The History Of Bread In India:
How many of us reading this have found ourselves salivating for a Mumbai vadapav? Pav has claimed its place all over the West Coast but is actually a famous Goan delicacy, relished by its locals till today. It wasn’t developed by the locals themselves so where did it come from? When the Portuguese invaded Goa in 1498, they realized that the Indian regions they took over only had rice. Wheat flour was prevalent but we did not have stone ovens, yeast or maida back then, so they took matters into their own hands. They recreated their maida-filled ‘paos’ by substituting their usual ingredients with wheat flour and used toddy for the fermentation process. Instead of traditional ovens, they cooked the rectangular-shaped dough on hot surfaces. In Kochi, the Dutch brought sweet bread which was a cross between a loaf and plum cake called ‘breudhar’. Parallel to this, refined flour and with it, alternate types of pavs were brought to India from the Middle East. The oven was also introduced to Indians on this journey and through the culmination of these cultures, all the types of white bread we know were born.

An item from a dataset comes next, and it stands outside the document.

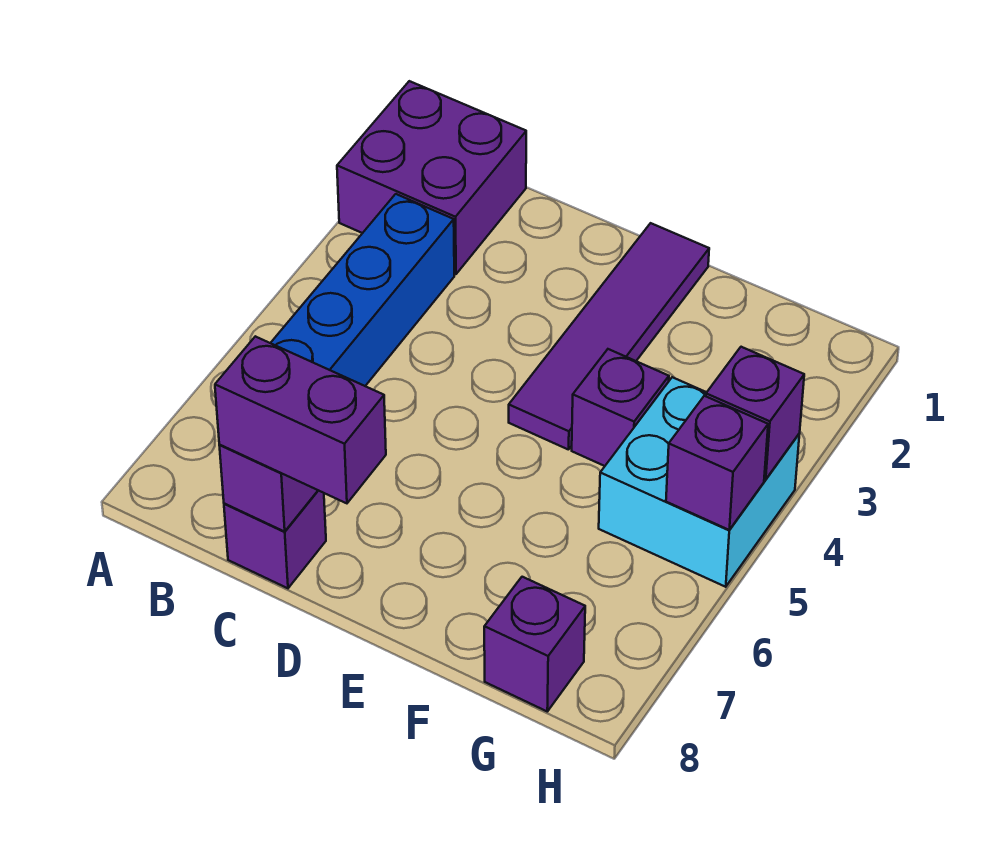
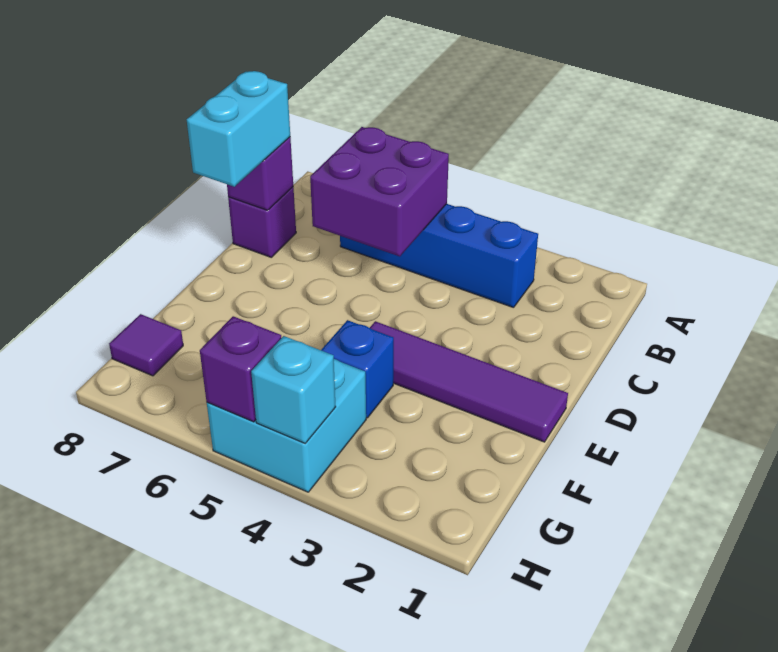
purple brick A1:B2 level 1 -> purple brick B5:C6 level 2
purple brick C8:D8 level 3 -> cyan brick C8:D8 level 3
purple brick F4 level 1 -> blue brick F4 level 1
purple brick G8 level 1 -> purple tile G8 level 1
purple brick H4 level 2 -> cyan brick H4 level 2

Even though it is a guilty pleasure, the white bread that we grew up with is being displaced by this type – Artisan Bread. This bread is usually freshly made by hand, which takes a longer time than regular bread to ferment and bake. It makes perfect sense that these baked goods are flying off the shelves since the scent of bread right out of the oven is hard to beat!

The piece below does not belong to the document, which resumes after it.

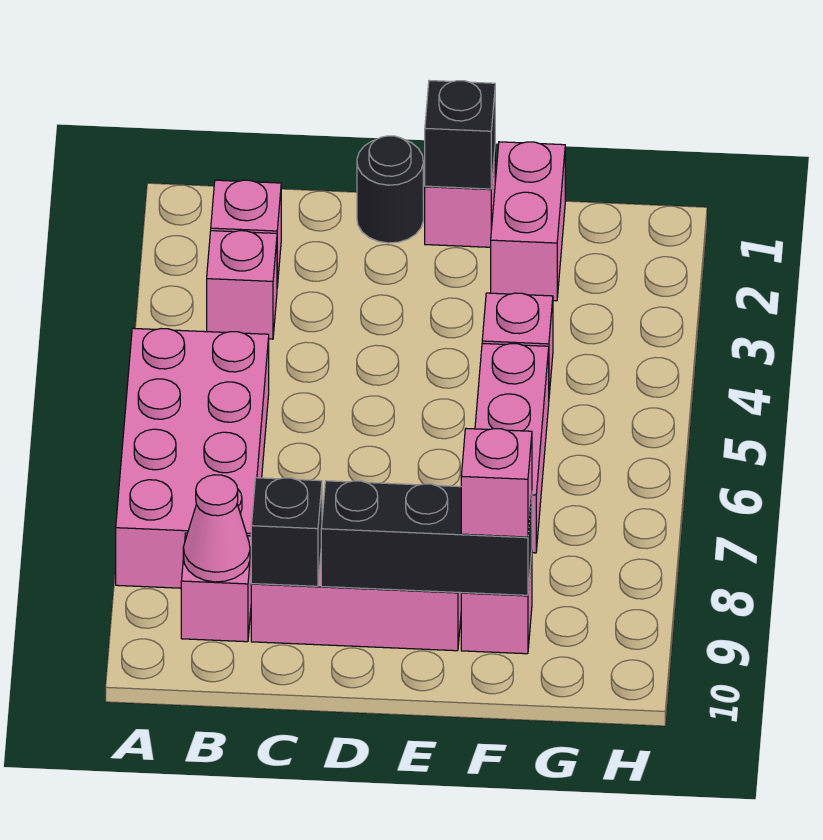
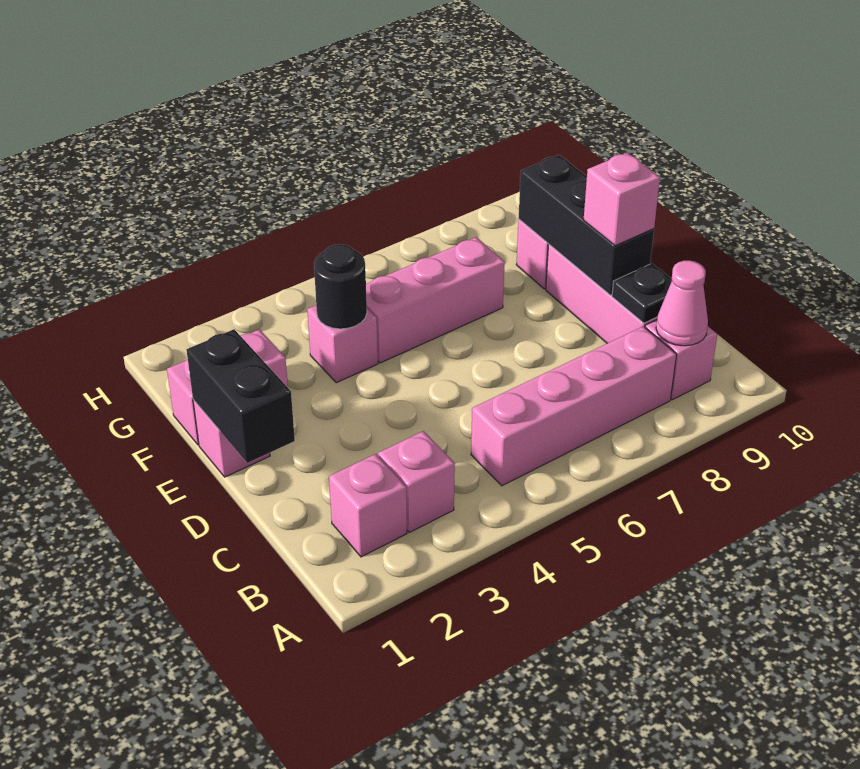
pink brick A5:B8 level 1 -> pink brick B5:B8 level 1
black brick C9 level 2 -> black plate C9 level 2
black round brick D1 level 1 -> black round brick F4 level 2
black brick E1 level 2 -> black brick D1:E1 level 2
pink brick F9 level 3 -> pink brick D9 level 3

Why Say ‘No’ To White Bread?
Normal white bread uses several synthetic additives to speed up the fermentation process and make baking easier. It is made in factories where it is manufactured in bulk to have a higher shelf-life. The preservatives and chemicals in them have been reported to contribute to various diseases like obesity, diabetes and heart conditions. At the end of the day, it is an industry and it comes down to financial convenience, but at what cost? Why must we sacrifice the one thing that matters most? – Our health. This is what has sunk into the hearts of many as they choose REAL bread over what they can grab quickly at a supermarket. Real bread is made with fewer, natural ingredients that are genuinely good for you. Artisan bread is fermented for a long time to a low pH which acts as a natural preservative. This higher amount of time also contributes to the unique flavour and aroma that can be extracted from a lower concentration of fermentation culture. These lean formulations are coalesced using traditional techniques instead of industrial machinery. This ensures that all the bread is wholesome and still imparts the same warm feeling we are familiar with.
Whether you care about the disadvantages that white bread has on the body or not, you cannot deny the difference in the taste of a homemade loaf over one that has been sitting out for a while. The softness, chewiness on the inside but crispiness on the outside makes it so desirable to be paired with all your favourite dishes. Besides the taste, regular consumption of this bread as a replacement for refined grains may be ideal for heart and weight issues. It is also easy to digest as the enzymes that ferment the dough breaks down the gluten in it, giving it a preferable texture as well. Therefore, this may also be suitable for those with gluten sensitivities.
Some Of The Types Of Artisan Bread That You Can Try:
Make Your Own
You can formulate your own recipes and witness the sweat and tears that go into baking these goodies first hand - Just take 4 ingredients- Bread flour/ All-purpose flour, water, instant yeast and salt. Mix all the ingredients with a spatula until they start coming together, then use your hands till the dough is slightly sticky. Cover it and leave for 2-3 hours at room temperature until it has doubled in size. You may use it immediately or leave it for up to 3 days for a more intense flavour. Shape the dough as you want and preheat the oven to 246°C. Bake it for 20-25 min till golden brown. If it sounds hollow when you tap it, it is ready to go!
The ability to learn is endless and food for thought can be translated into conscious eating if we can apply what we have learned. There are so many excuses we tell ourselves everyday when it comes to better eating. Let us be accountable to ourselves and make better decisions for our well-being and those we love.